To Review the Methodology for Measurement of Poverty in the country. 

• To examine whether the poverty line should be fixed solely in terms of a consumption basket or whether other criteria. 

• To examine the issue of divergence between the consumption estimates based on the NSSO methodology and those emerging from the National Accounts aggregates. 

• To recommend how the estimates, as evolved above, should be linked to eligibility and entitlements for schemes and programmes under the Government of India. 

Recommendations 

• Reverts to the practice of having separate all-India rural and urban poverty basket lines and deriving state-level rural and urban estimates from these unlike Tendulkar committee which used the all-India urban poverty line basket as the reference to derive state-level rural and urban poverty.

 • The Expert Group (Rangarajan) uses the Modified Mixed Recall Period consumption expenditure data of the NSSO as these are considered to be more precise compared to the MRP, which was used by the Expert Group (Tendulkar) and the URP, which was used by earlier estimations. 

• The Expert Group (Rangarajan) computed the average requirements of calories, proteins and fats based on ICMR norms differentiated by age, gender and activity for all-India rural and urban regions to derive the normative levels of nourishment.

• The methods also include on certain normative levels of adequate nourishment, clothing, house rent, conveyance, education and also behavioral determination of non-food expenses. 

• Accordingly, the energy requirement works out to 2,155 kcal per person per day in rural areas and 2,090 kcal per person per day in urban areas. 

• The protein and fat requirements have been estimated on the same lines as for energy.
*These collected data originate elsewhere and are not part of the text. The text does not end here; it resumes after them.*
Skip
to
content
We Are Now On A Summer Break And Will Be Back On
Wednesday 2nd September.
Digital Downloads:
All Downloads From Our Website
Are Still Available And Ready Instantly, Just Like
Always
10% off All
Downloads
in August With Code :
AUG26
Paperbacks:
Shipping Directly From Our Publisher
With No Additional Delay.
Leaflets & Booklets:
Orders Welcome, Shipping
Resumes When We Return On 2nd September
These requirements are 48 gms and 28 gms per capita per day, respectively, in rural areas; and 50 gms and 26 gms per capita per day in urban areas. 

• The Expert Group estimates that the 30.9% of the rural population and 26.4% of the urban population was below the poverty line in 2011-12. The all-India ratio was 29.5%. In rural India, 260.5 million individuals were below poverty and in urban India 102.5 million were under poverty. Totally, 363 million were below poverty in 2011-12. 

• The new poverty line work out to monthly per capita consumption expenditure of Rs. 972 in rural areas and Rs. 1,407 in urban areas in 2011-12. For a family of five, this translates into a monthly consumption expenditure of Rs. 4,860 in rural areas and Rs. 7,035 in urban areas. 

• The poverty ratio has declined from 39.6% in 2009-10 to 30.9% in 2011-12 in rural India and from 35.1% to 26.4% in urban India. The decline was thus a uniform 8.7 percentage points over the two years. The all-India poverty ratio fell from 38.2% to 29.5%. Totally, 91.6 million individuals were lifted out of poverty during this period.

• The Expert Group (Rangarajan) recommends the updation of the poverty line in the future using the Fisher Index. The weighting diagram for this effort can be drawn from the NSSO’s Consumer Expenditure survey.